## TUGAS
Sajikan semua baris pada seluruh item di bawah ini sebagai daftar JSON berisi string, satu string untuk setiap baris, tanpa menyertakan baris kosong.

## ITEM UNTUK TUGAS
········

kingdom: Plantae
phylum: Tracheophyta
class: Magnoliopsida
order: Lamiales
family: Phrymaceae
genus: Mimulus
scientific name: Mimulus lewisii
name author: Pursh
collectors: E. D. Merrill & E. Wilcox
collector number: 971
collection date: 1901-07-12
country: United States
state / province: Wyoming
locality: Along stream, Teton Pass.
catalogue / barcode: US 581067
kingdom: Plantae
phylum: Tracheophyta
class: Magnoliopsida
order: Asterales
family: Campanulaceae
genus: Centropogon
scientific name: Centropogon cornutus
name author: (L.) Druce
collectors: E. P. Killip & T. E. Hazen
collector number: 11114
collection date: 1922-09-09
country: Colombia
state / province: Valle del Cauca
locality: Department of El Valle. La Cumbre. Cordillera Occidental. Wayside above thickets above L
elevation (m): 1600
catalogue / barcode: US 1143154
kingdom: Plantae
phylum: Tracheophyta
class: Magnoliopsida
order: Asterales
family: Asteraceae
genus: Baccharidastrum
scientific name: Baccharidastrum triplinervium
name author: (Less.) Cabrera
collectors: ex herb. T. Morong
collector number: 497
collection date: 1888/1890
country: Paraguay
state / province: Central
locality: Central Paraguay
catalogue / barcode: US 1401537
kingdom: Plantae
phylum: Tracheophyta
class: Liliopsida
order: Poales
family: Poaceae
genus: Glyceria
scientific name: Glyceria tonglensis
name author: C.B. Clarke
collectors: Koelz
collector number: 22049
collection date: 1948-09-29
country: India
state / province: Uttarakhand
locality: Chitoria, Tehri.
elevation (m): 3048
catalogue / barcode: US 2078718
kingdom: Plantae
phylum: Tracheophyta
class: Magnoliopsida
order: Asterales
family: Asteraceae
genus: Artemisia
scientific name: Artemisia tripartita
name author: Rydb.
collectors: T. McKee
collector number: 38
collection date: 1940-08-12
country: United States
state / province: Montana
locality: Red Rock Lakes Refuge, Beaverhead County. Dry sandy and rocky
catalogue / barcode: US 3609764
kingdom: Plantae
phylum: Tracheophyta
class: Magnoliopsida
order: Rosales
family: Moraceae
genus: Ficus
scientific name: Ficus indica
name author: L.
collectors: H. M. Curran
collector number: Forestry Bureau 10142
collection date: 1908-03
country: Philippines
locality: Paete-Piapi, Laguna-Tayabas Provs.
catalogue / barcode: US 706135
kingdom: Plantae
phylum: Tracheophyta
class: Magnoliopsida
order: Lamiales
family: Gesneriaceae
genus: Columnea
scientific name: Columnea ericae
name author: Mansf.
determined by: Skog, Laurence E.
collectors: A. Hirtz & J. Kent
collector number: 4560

········

## HASIL LATIHAN
[
  "kingdom: Plantae",
  "phylum: Tracheophyta",
  "class: Magnoliopsida",
  "order: Lamiales",
  "family: Phrymaceae",
  "genus: Mimulus",
  "scientific name: Mimulus lewisii",
  "name author: Pursh",
  "collectors: E. D. Merrill & E. Wilcox",
  "collector number: 971",
  "collection date: 1901-07-12",
  "country: United States",
  "state / province: Wyoming",
  "locality: Along stream, Teton Pass.",
  "catalogue / barcode: US 581067",
  "kingdom: Plantae",
  "phylum: Tracheophyta",
  "class: Magnoliopsida",
  "order: Asterales",
  "family: Campanulaceae",
  "genus: Centropogon",
  "scientific name: Centropogon cornutus",
  "name author: (L.) Druce",
  "collectors: E. P. Killip & T. E. Hazen",
  "collector number: 11114",
  "collection date: 1922-09-09",
  "country: Colombia",
  "state / province: Valle del Cauca",
  "locality: Department of El Valle. La Cumbre. Cordillera Occidental. Wayside above thickets above L",
  "elevation (m): 1600",
  "catalogue / barcode: US 1143154",
  "kingdom: Plantae",
  "phylum: Tracheophyta",
  "class: Magnoliopsida",
  "order: Asterales",
  "family: Asteraceae",
  "genus: Baccharidastrum",
  "scientific name: Baccharidastrum triplinervium",
  "name author: (Less.) Cabrera",
  "collectors: ex herb. T. Morong",
  "collector number: 497",
  "collection date: 1888/1890",
  "country: Paraguay",
  "state / province: Central",
  "locality: Central Paraguay",
  "catalogue / barcode: US 1401537",
  "kingdom: Plantae",
  "phylum: Tracheophyta",
  "class: Liliopsida",
  "order: Poales",
  "family: Poaceae",
  "genus: Glyceria",
  "scientific name: Glyceria tonglensis",
  "name author: C.B. Clarke",
  "collectors: Koelz",
  "collector number: 22049",
  "collection date: 1948-09-29",
  "country: India",
  "state / province: Uttarakhand",
  "locality: Chitoria, Tehri.",
  "elevation (m): 3048",
  "catalogue / barcode: US 2078718",
  "kingdom: Plantae",
  "phylum: Tracheophyta",
  "class: Magnoliopsida",
  "order: Asterales",
  "family: Asteraceae",
  "genus: Artemisia",
  "scientific name: Artemisia tripartita",
  "name author: Rydb.",
  "collectors: T. McKee",
  "collector number: 38",
  "collection date: 1940-08-12",
  "country: United States",
  "state / province: Montana",
  "locality: Red Rock Lakes Refuge, Beaverhead County. Dry sandy and rocky",
  "catalogue / barcode: US 3609764",
  "kingdom: Plantae",
  "phylum: Tracheophyta",
  "class: Magnoliopsida",
  "order: Rosales",
  "family: Moraceae",
  "genus: Ficus",
  "scientific name: Ficus indica",
  "name author: L.",
  "collectors: H. M. Curran",
  "collector number: Forestry Bureau 10142",
  "collection date: 1908-03",
  "country: Philippines",
  "locality: Paete-Piapi, Laguna-Tayabas Provs.",
  "catalogue / barcode: US 706135",
  "kingdom: Plantae",
  "phylum: Tracheophyta",
  "class: Magnoliopsida",
  "order: Lamiales",
  "family: Gesneriaceae",
  "genus: Columnea",
  "scientific name: Columnea ericae",
  "name author: Mansf.",
  "determined by: Skog, Laurence E.",
  "collectors: A. Hirtz & J. Kent",
  "collector number: 4560"
]